The IDA is authorized by NYS law to issue bonds and notes to eligible projects. The bonds can be taxable or federally tax-exempt (link to chart in Guidelines and Procedures about bonds) which can provide low-cost financing to acquire, construct and equip a project. While issuing bonds may be a desirable and cost-effective solution to financing a project, companies interested should inquire regarding eligibility, cost-benefit, and additional requirements.
Issuance. The major activity of IDAs has been the issuance of bonds (federally tax-exempt or taxable) to provide low-cost financing for businesses to acquire, construct and equip their business facilities and thus create and retain jobs, and provide for economic growth and stability in the community. The borrower (e.g. a corporation, partnership or sole proprietorship) agrees to make payments to retire the bonds obligations pursuant to a contractual agreement usually a Lease or Installment Sale Agreement. Depending on the size of the bond issue and other factors, placement of the bonds, may be made privately or publicly.

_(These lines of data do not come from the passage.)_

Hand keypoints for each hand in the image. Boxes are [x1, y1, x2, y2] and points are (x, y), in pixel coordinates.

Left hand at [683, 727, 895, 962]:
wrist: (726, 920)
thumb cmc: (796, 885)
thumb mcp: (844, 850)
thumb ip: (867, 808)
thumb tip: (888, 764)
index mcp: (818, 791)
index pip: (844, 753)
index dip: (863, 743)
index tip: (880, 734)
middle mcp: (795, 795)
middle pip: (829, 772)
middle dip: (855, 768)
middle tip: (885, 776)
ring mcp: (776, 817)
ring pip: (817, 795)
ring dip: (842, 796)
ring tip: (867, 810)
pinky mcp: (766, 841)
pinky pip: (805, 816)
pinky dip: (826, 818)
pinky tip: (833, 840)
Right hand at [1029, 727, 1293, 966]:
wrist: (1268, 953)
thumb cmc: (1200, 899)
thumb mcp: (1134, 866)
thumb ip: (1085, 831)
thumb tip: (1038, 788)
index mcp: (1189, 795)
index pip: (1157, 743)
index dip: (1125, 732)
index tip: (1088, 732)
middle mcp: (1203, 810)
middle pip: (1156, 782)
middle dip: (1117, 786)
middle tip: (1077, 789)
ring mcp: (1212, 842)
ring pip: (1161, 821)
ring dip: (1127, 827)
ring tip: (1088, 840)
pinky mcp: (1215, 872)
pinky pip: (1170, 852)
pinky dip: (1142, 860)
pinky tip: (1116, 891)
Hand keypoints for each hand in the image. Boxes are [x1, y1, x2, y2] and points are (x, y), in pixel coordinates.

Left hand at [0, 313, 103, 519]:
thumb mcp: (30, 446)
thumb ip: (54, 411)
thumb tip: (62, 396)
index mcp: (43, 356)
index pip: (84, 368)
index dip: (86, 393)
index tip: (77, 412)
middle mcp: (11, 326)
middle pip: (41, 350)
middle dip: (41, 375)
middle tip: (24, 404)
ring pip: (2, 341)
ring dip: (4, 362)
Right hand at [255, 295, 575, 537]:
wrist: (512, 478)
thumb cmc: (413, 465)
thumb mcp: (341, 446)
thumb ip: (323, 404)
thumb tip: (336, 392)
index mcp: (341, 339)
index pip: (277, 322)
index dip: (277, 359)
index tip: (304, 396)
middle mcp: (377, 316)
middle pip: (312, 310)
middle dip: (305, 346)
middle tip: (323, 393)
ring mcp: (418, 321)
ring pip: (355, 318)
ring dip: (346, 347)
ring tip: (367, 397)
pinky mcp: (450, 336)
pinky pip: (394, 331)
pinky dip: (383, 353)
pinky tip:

The real property and the machinery are technically owned by the Agency. However, the borrower indemnifies the Agency against all claims and is wholly responsible for debt repayment.
Tax-exempt Status. The Internal Revenue Code of 1986, as amended, identifies two categories of bonds for federal purposes: private activity bonds and all other or “governmental bonds.” A bond is potentially a private activity bond if any entity other than a state or local governmental entity benefits directly or indirectly from the issuance of the bonds.
A tax-exempt issuance is one in which interest on the bond(s) is exempt from gross income for federal income tax purposes. In most instances federally tax-exempt bonds issued by IDAs are limited to Ten Million Dollars and are subject to all federal regulations and prohibitions governing tax-exempt status.
Bonds issued to provide facilities for 501 (c) (3) organizations such as not-for-profit corporations (Code Section 145), bonds issued to provide for manufacturing facilities (Code Section 144), and bonds issued to provide for facilities listed under Code Section 142, such as airports, docks, wharves, mass commuting facilities, and solid waste disposal facilities, to name some, qualify for tax-exempt status. Companies interested in bond financing should inquire regarding eligibility and additional requirements for tax-exempt financing.
In addition, all bonds issued in New York State will continue to be exempt from State personal income tax on interest income and sales tax.